◆ **Directions for this task**:
Filter the data for lines with the word "JOURNAL" and copy those lines.

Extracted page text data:
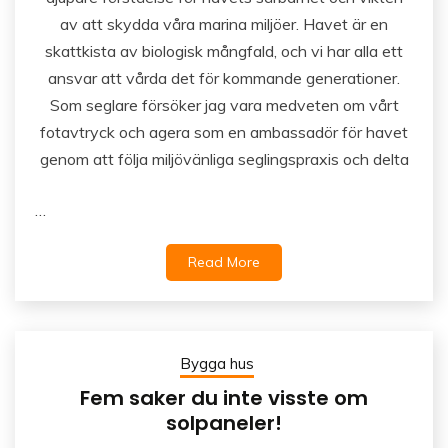
av att skydda våra marina miljöer. Havet är en
skattkista av biologisk mångfald, och vi har alla ett
ansvar att vårda det för kommande generationer.
Som seglare försöker jag vara medveten om vårt
fotavtryck och agera som en ambassadör för havet
genom att följa miljövänliga seglingspraxis och delta
…
Read More
Bygga hus
Fem saker du inte visste om
solpaneler!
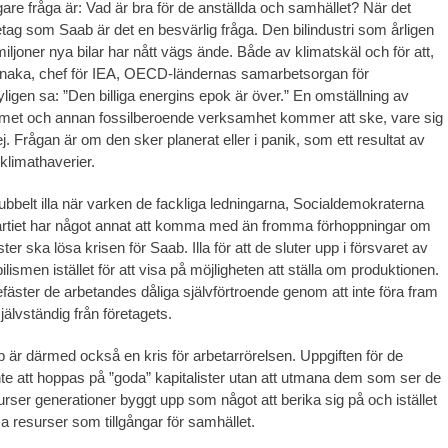
gare fråga är: Vad är bra för de anställda och samhället? När det
öretag som Saab är det en besvärlig fråga. Den bilindustri som årligen
ljoner nya bilar har nått vägs ände. Både av klimatskäl och för att,
aka, chef för IEA, OECD-ländernas samarbetsorgan för
yligen sa: ”Den billiga energins epok är över.” En omställning av
emet och annan fossilberoende verksamhet kommer att ske, vare sig
r ej. Frågan är om den sker planerat eller i panik, som ett resultat av
klimathaverier.
dubbelt illa när varken de fackliga ledningarna, Socialdemokraterna
artiet har något annat att komma med än fromma förhoppningar om
ster ska lösa krisen för Saab. Illa för att de sluter upp i försvaret av
ilismen istället för att visa på möjligheten att ställa om produktionen.
 befäster de arbetandes dåliga självförtroende genom att inte föra fram
självständig från företagets.
b är därmed också en kris för arbetarrörelsen. Uppgiften för de
nte att hoppas på ”goda” kapitalister utan att utmana dem som ser de
urser generationer byggt upp som något att berika sig på och istället
a resurser som tillgångar för samhället.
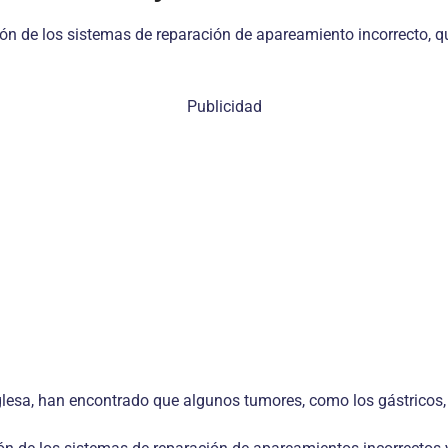
ión de los sistemas de reparación de apareamiento incorrecto, qu
Publicidad
nglesa, han encontrado que algunos tumores, como los gástricos, 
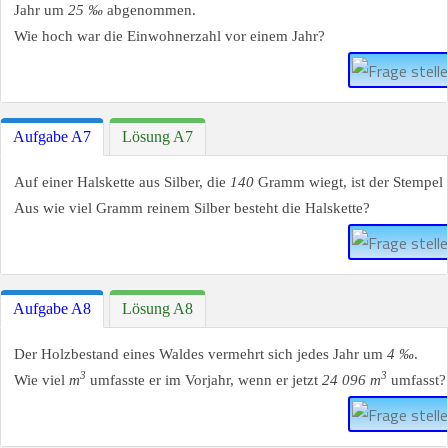
Jahr um
25 ‰
abgenommen.
Wie hoch war die Einwohnerzahl vor einem Jahr?
Aufgabe A7
Lösung A7
Auf einer Halskette aus Silber, die
140
Gramm wiegt, ist der Stempel
Aus wie viel Gramm reinem Silber besteht die Halskette?
Aufgabe A8
Lösung A8
Der Holzbestand eines Waldes vermehrt sich jedes Jahr um
4 ‰
.
3
3
Wie viel
m
umfasste er im Vorjahr, wenn er jetzt
24 096 m
umfasst?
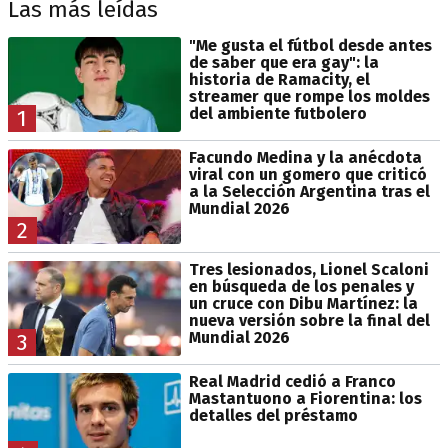
Las más leídas
"Me gusta el fútbol desde antes
de saber que era gay": la
historia de Ramacity, el
streamer que rompe los moldes
del ambiente futbolero
1
Facundo Medina y la anécdota
viral con un gomero que criticó
a la Selección Argentina tras el
Mundial 2026
2
Tres lesionados, Lionel Scaloni
en búsqueda de los penales y
un cruce con Dibu Martínez: la
nueva versión sobre la final del
Mundial 2026
3
Real Madrid cedió a Franco
Mastantuono a Fiorentina: los
detalles del préstamo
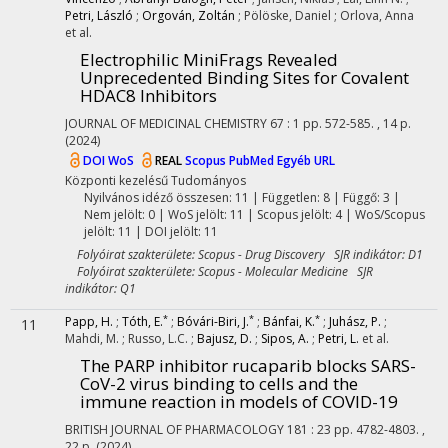
Petri, László
;
Orgován, Zoltán
;
Pölöske, Daniel
;
Orlova, Anna
et al.
Electrophilic MiniFrags Revealed
Unprecedented Binding Sites for Covalent
HDAC8 Inhibitors
JOURNAL OF MEDICINAL CHEMISTRY
67
:
1
pp. 572-585. , 14 p.
(2024)
DOI
WoS
REAL
Scopus
PubMed
Egyéb URL
Központi kezelésű
Tudományos
Nyilvános idéző összesen: 11
| Független: 8 | Függő: 3 |
Nem jelölt: 0 | WoS jelölt: 11 | Scopus jelölt: 4 | WoS/Scopus
jelölt: 11 | DOI jelölt: 11
Folyóirat szakterülete: Scopus - Drug Discovery SJR indikátor: D1
Folyóirat szakterülete: Scopus - Molecular Medicine SJR
indikátor: Q1
*
*
*
Papp, H.
;
Tóth, E.
;
Bóvári-Biri, J.
;
Bánfai, K.
;
Juhász, P.
;
11
Mahdi, M.
;
Russo, L.C.
;
Bajusz, D.
;
Sipos, A.
;
Petri, L.
et al.
The PARP inhibitor rucaparib blocks SARS-
CoV-2 virus binding to cells and the
immune reaction in models of COVID-19
BRITISH JOURNAL OF PHARMACOLOGY
181
:
23
pp. 4782-4803. ,
22 p.
(2024)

◆ **The completed task**:
JOURNAL OF MEDICINAL CHEMISTRY
BRITISH JOURNAL OF PHARMACOLOGY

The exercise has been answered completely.